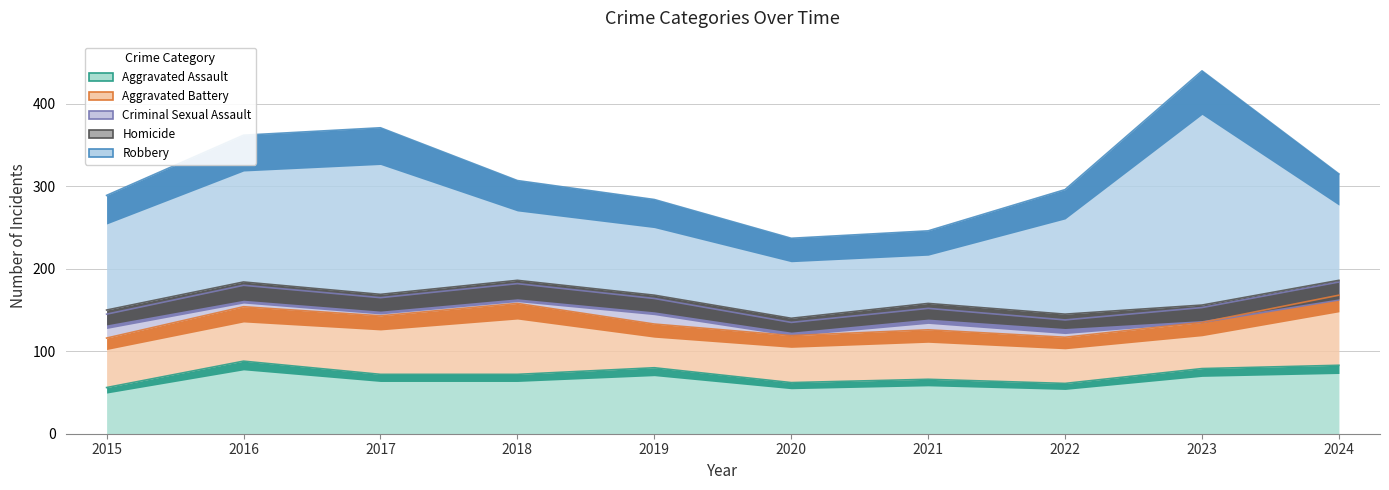

At which category does Criminal Sexual Assault reach its first local peak?

2019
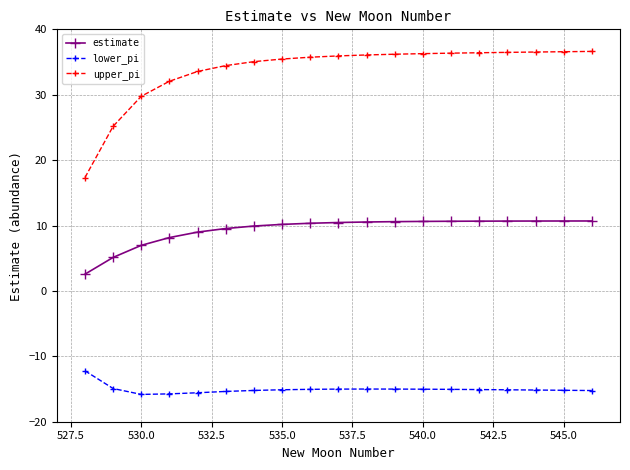

What is the smallest value displayed?

-15.8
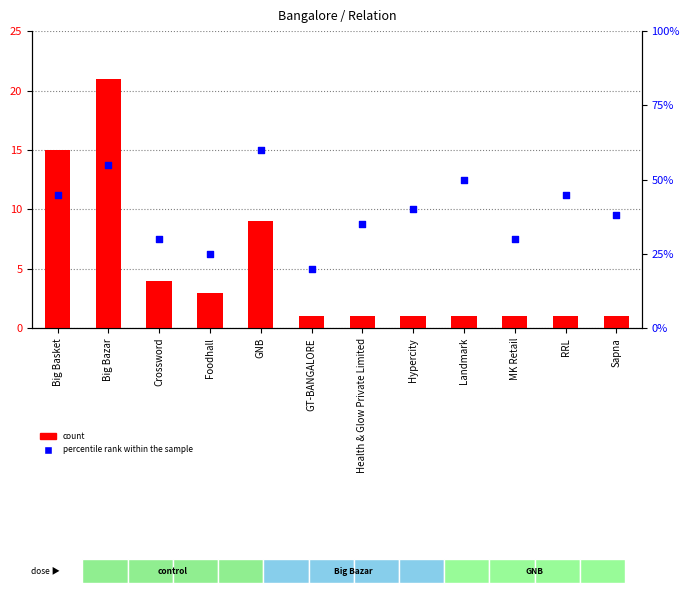

What are all the series names shown in the legend?

count, percentile rank within the sample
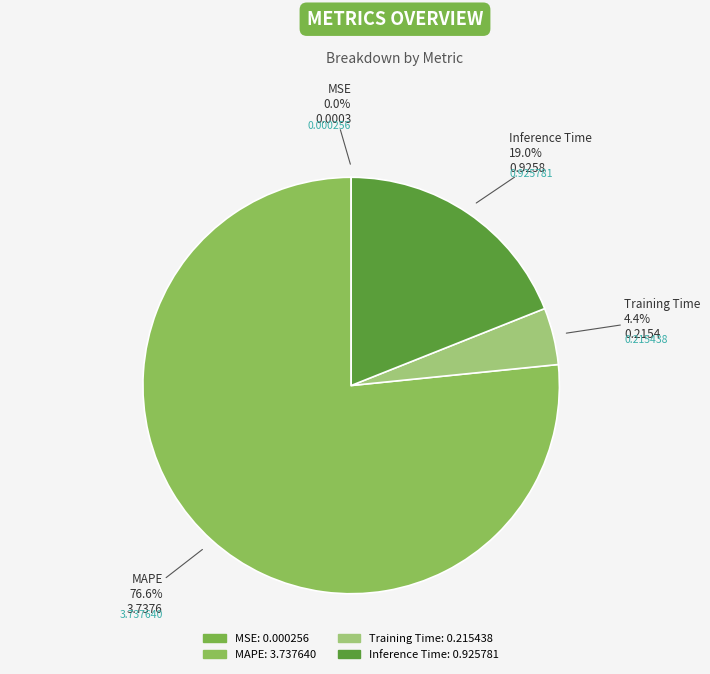

Is MAPE the majority of the pie?

Yes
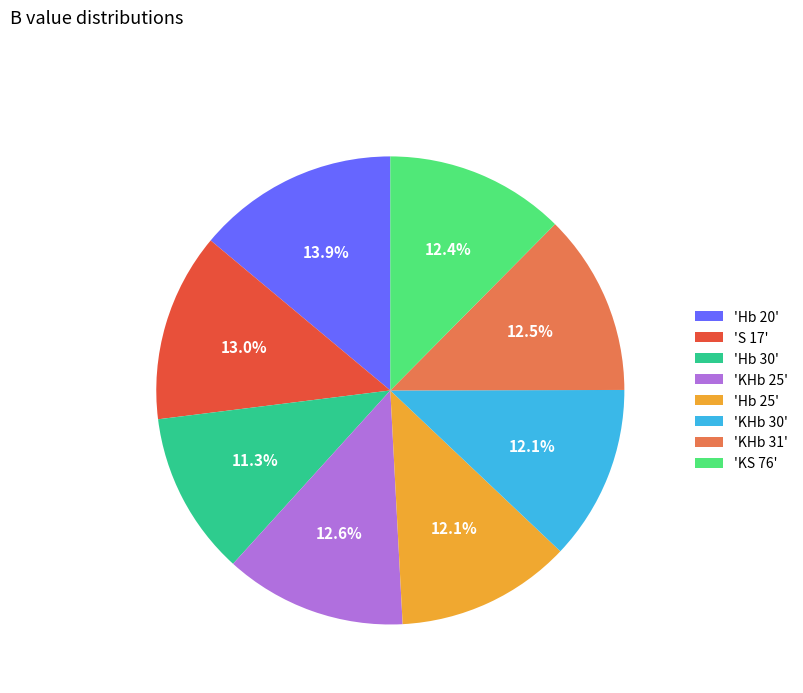

Between 'Hb 30' and 'KS 76', which is larger?

'KS 76'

**How to complete this task**:
Rewrite all the items above, changing "smallest" to "lowest" and keeping everything else the same. Leave out the pictures.

**Reply to the task**:
At which category does Criminal Sexual Assault reach its first local peak?

2019

What is the lowest value displayed?

-15.8

What are all the series names shown in the legend?

count, percentile rank within the sample

Is MAPE the majority of the pie?

Yes

Between 'Hb 30' and 'KS 76', which is larger?

'KS 76'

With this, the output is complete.